I am trying to find the 2-D derivative of an elongated Gaussian density. The Gaussian has standard deviations $\sigma_x$ and $\sigma_y$. How can I get the scale-normalized 2-D Gaussian derivative in this case? Normally, I'd multiply by $\sigma^2$, but what to do when the standard deviation in different in each dimension? Thank you.

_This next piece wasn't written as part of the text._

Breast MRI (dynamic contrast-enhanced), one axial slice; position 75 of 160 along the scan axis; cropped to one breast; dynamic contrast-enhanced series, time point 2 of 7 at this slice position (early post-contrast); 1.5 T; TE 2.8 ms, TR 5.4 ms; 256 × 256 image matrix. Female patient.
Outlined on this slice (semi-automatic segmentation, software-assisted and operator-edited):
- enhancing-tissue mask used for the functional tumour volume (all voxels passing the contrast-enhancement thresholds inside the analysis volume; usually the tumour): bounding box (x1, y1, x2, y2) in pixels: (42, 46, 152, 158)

• What is the use of the 2-D derivative (I assume you mean $\frac{\partial^2 f_{X,Y}(x,y)}{\partial x\partial y}$ where $f_{X,Y}(x,y)$ is the bivariate Gaussian density) and why do you think that the result is a Gaussian derivative, whatever that means? Since you don't mention the correlation between $X$ and $Y$, are they independent? If so, $f_{X,Y}(x,y) = f_X(x)f_Y(y)$ which makes the double partial derivative just the product of the individual Gaussian "derivatives" which presumably you know how to find. – Dilip Sarwate Dec 8 '15 at 17:05
• I am actually looking for scale-normalized 2D derivative of a non-uniform Gaussian function. Since it is non-uniform so it is defined by two standard deviations like sigmax and sigmay. Since I will generate a stake of these derivatives for my image, i need to find the max response. However, I have to first make them scale-normalized.. So how to do that. – Mohammad Asmat Ullah Khan Jan 4 '16 at 23:15
• Could you write down the function and what you are after? – Royi May 4 '16 at 17:08
• Votes and best answer validation are required – Laurent Duval Jul 28 '19 at 12:04

If you differentiate in the $x$ direction, due to the separability, you simply replace the scale factor $\sigma$ that goes out of the exponential by $\sigma_x$ (potentially with its square), the same in the $y$-direction. If you differentiate two times, you will get some $\sigma_x^2\sigma_y^2$, $\sigma_x^4$ or $\sigma_y^4$ instead of $\sigma^4$.
Your formula should be consistent with the former ones when you set $\sigma_x = \sigma_y = \sigma$.